In response to the original poster, I would have to say that I agree most with Fencer. I went through the pure MD route and now I'm doing a 2 year research fellowship under a T32 grant post residency training. If you are doing lab research, it's incredibly hard to get anything worthwhile accomplished in 2 years. Usually much of the first year is spent getting up to speed. Trying to get the K-08 at that point is difficult because you don't have much in the way of publications. I'm riddled with med school debt. Yes I can supplement my income with moonlighting, but it's not much unless I want to give up most of my weekends. Frankly, I think I would be much better off if I had gone the MD/PhD route where everything was paid for.

If you are interested in purely clinical research, like Typhoonegator is, I think the answer is a bit different. It's not hard to get some clinical publications cranked out in 2 years and hopefully have enough going for you to get that K-23 (I realize the funding rate is actually less for K-23 than K-08 at NINDS currently). I think the difference is, with the clinical award (K-23) you're competing with other pure MD fellows, whereas with the laboratory science award (K-08) you're competing with MD/PhDs and other scientists.

In answer to blunt dissector's question, there are now many neurology departments that offer the T32. This is a 2 yr mentored research fellowship after residency that tries to transition you to the next level of funding (the K award). It is extremely flexible in terms of what kind of research you can do. You must spend at least 80% of your time doing research. This usually means you'll have one day a week of clinic or something equivalent. You are not paid for this clinical work. You are paid the same as you were as a resident and your clinical work is like free labor for your department (your salary is actually paid by the grant from the NIH).
 
OP,
I'm having a hard time interpreting your question, exactly. It sounds like you want to do basic science, but are realizing this while you are in the process of applying to medical school. If this is the case, there are far worse positions that you could be in.

As previous posters have pointed out, there is a well-established career pathway in which residency-trained MDs do 6-7 years of a research fellowship in order to be competitive for an R01 grant. You will likely hear different variations of the number of years required to do this path, there is no perfect answer. These years are years that you will be publishing papers and building a science resume that will enable you to compete for a grant. Depending on the NIH budget, it could take more or less time.

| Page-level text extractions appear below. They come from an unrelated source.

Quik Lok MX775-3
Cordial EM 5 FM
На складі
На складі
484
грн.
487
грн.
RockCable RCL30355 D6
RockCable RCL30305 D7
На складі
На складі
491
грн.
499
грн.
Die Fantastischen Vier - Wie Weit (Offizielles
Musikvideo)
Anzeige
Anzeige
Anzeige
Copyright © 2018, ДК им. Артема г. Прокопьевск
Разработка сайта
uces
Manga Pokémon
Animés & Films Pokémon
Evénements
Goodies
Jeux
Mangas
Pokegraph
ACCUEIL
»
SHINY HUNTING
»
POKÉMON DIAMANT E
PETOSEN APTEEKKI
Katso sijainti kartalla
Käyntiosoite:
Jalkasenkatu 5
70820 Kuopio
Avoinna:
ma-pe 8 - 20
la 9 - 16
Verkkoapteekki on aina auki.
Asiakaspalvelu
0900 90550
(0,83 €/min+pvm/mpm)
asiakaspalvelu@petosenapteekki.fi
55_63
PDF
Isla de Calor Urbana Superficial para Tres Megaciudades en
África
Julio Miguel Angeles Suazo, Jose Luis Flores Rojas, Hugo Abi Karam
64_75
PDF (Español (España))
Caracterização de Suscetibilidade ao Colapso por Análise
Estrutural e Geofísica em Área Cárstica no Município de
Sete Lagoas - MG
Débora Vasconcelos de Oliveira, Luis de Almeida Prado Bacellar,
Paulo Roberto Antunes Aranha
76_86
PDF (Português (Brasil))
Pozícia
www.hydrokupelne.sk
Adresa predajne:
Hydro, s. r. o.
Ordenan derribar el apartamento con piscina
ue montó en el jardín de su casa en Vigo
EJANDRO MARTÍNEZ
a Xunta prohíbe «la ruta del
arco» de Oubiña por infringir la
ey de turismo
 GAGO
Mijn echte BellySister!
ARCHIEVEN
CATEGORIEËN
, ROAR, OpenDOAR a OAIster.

If you have no research experience, then applying to MD/PhD programs is likely out of the question. However, any medical student is able to take a leave of absence after their second year to pursue a PhD. If you succeed in being accepted to your university's MD/PhD program at this time, this will also pay for your third and fourth years of medical school. Otherwise, you will simply matriculate into graduate school as a regular graduate student during your LOA and pay for your third and fourth years out of your own pocket. It would be unlikely for you not to be accepted to your university's graduate school as a current medical student, even without significant research.

The disadvantage of doing this self-funded MD/PhD are obvious. Your medical school debt will likely convince you to stay away from research and pursue more a lucrative clinical practice. This is pretty similar to the situation that you would be in if you did a research fellowship after residency, though.

Whatever path you choose to take, try to do some basic science research in the summer between your first and second years. You may not even like it. Good luck.